La question n’est pas si le secteur de la construction va passer à l’impression 3D, mais quand
Le projet a suscité un tel intérêt au niveau international qu’il a déclenché une véritable guerre pour lancer les premières imprimantes commerciales sur le marché. Et c’est une bonne nouvelle car la technique offre énormément de possibilités pour le marché de la rénovation et de la restauration.
Pour ceux qui sont passés à côté, pouvez-vous nous expliquer brièvement votre projet et en quoi c’est une véritablement primeur?
“Avec ce projet, Kamp C voulait encourager le secteur belge de la construction à implémenter dans ses techniques de construction l’innovation qu’est l’impression 3D de béton. L'impression 3D peut être un outil précieux en construction comme en rénovation et nous aide aussi à atteindre un autre objectif, à savoir la réduction du CO2. La construction et particulièrement l’utilisation du béton – extraction, carbonisation et transport –, est un grand consommateur. Dans ce projet subsidié par l’Europe, nous sommes parvenus, en 15 jours et avec plusieurs étudiants de dernière année de la haute école Thomas More de Geel, à réaliser pour la première fois le gros-œuvre complet d’une maison en béton en utilisant une Grantry, la plus grande imprimante à béton 3D d’Europe, et le mélange béton 3D de Weber Beamix. Initialement, il y a 4 ans, nous n’avions pas l’intention d’imprimer une maison complète mais une fois que le projet a été bien lancé, nous avons eu envie de réaliser quelque chose de spectaculaire. Et ça a eu son effet. Partout dans le monde, on nous a demandé de révéler notre procédé et ça déclenché une véritable guerre dans le secteur, chacun voulant être le plus rapide à commercialiser les machines et les produits. Chaque jour, je vois de nouvelles entreprises se créer. La question n’est donc plus si nous allons appliquer à grande échelle l’impression 3D dans la construction, mais quand.”

━━━━━━━━━━

§ **Problèmes**:
A) Pouvez-vous recopier à l'identique le passage de l'extrait sur l'impression 3D dans la construction, en commençant à « La question n’est pas » et en terminant à « une véritablement primeur? » ?
B) Pourriez-vous prolonger l'extrait sur l'impression 3D dans la construction à partir de sa dernière phrase ?
Les lignes qui suivent ne sont d'aucune utilité ici.

§ **Données fournies**:

━━━━━━━━━━

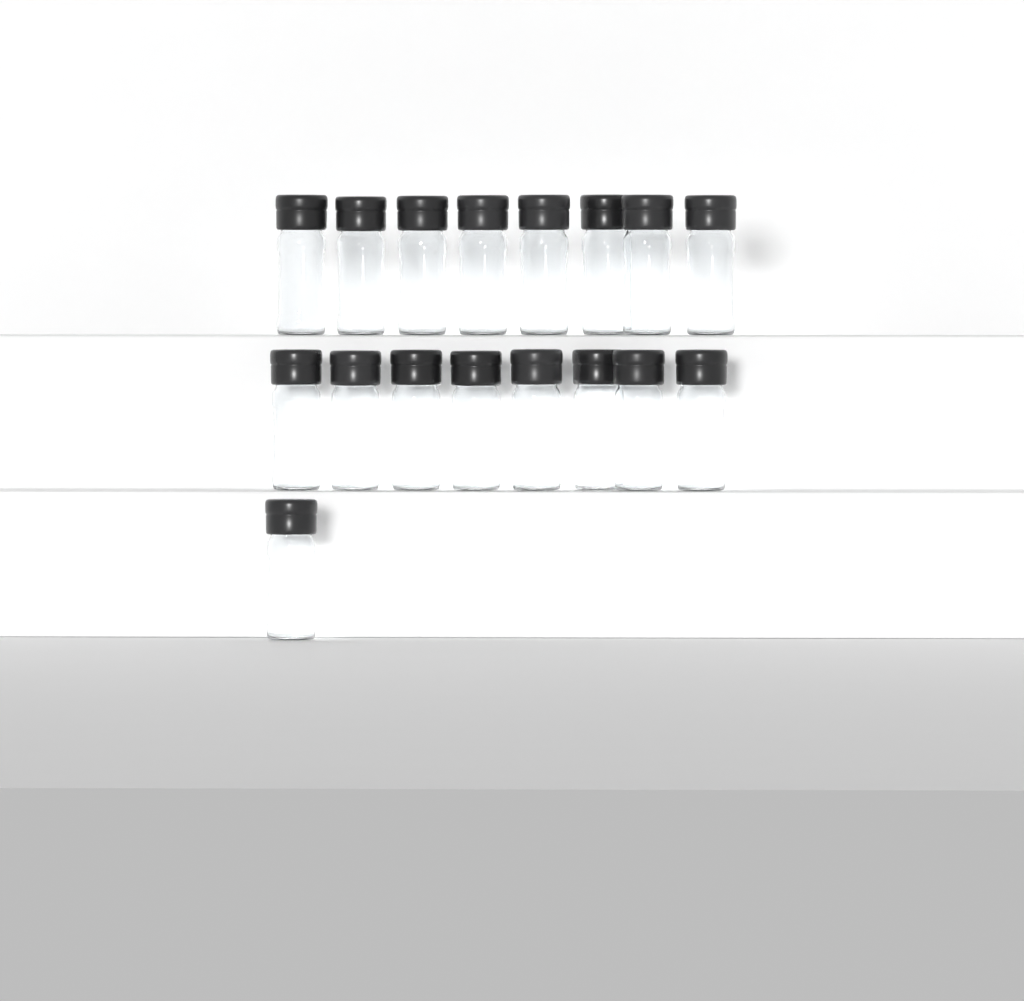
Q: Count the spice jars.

━━━━━━━━━━

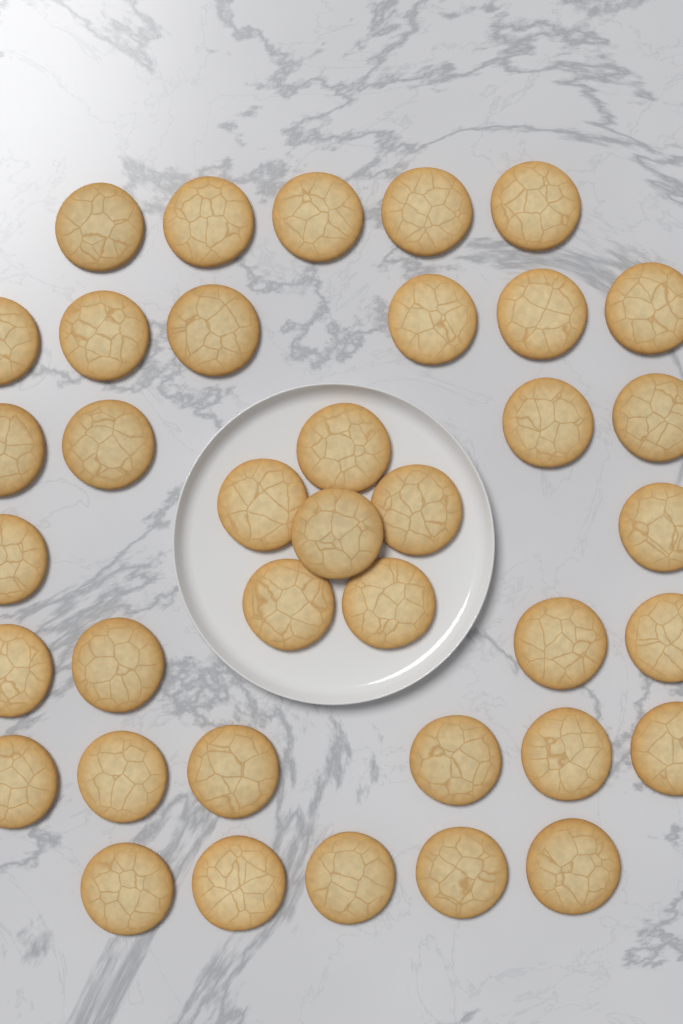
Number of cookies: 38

━━━━━━━━━━

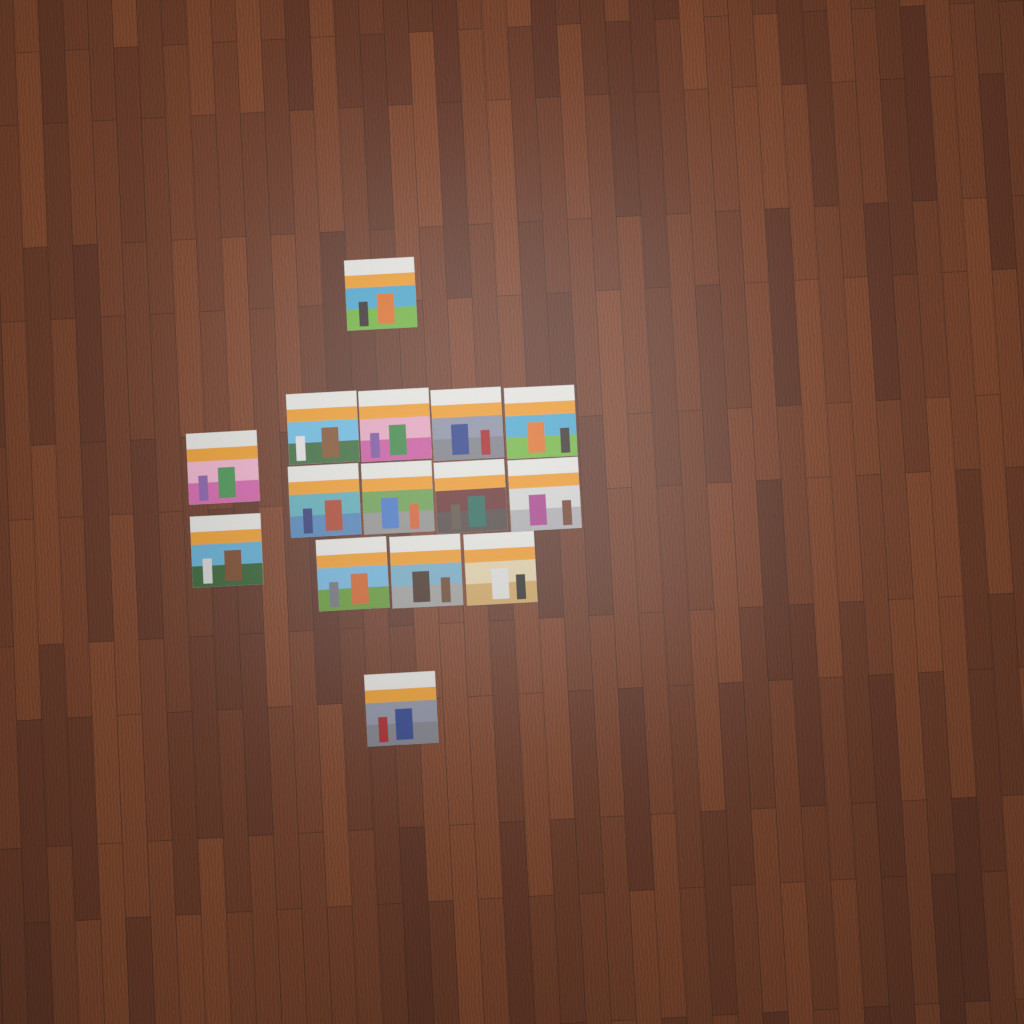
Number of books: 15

━━━━━━━━━━

§ **Réponses par tâche**:
A)
La question n’est pas si le secteur de la construction va passer à l’impression 3D, mais quand
Le projet a suscité un tel intérêt au niveau international qu’il a déclenché une véritable guerre pour lancer les premières imprimantes commerciales sur le marché. Et c’est une bonne nouvelle car la technique offre énormément de possibilités pour le marché de la rénovation et de la restauration.
Pour ceux qui sont passés à côté, pouvez-vous nous expliquer brièvement votre projet et en quoi c’est une véritablement primeur?

B)
Où en sommes-nous sur le marché de la rénovation?
“Dans le domaine spécifique de la rénovation, on ne l’applique pas encore vraiment pour la simple raison qu'il n’y a pas encore assez d’imprimantes et de sociétés commerciales qui en proposent dans notre pays. Les grandes entreprises de construction doivent déléguer ces applications et elles n’en sont pas encore là. Je dis bien encore, car cela va arriver. Les possibilités sont énormes, surtout en association avec le scanning 3D des bâtiments, qui se pratique déjà à grande échelle. On pourrait parfaitement scanner les éléments des bâtiments à rénover, les envoyer en format numérique vers une imprimante et les reproduire avec précision. Pensons par exemple aux anciens escaliers tournants, dont chaque marche est sur mesure. Chaque forme – même une voûte arrondie – peut s’intégrer dans les structures existantes.”
Vous avez imprimé en béton. Existe-t-il d’autres options, par exemple pour la restauration ou la conservation de monuments?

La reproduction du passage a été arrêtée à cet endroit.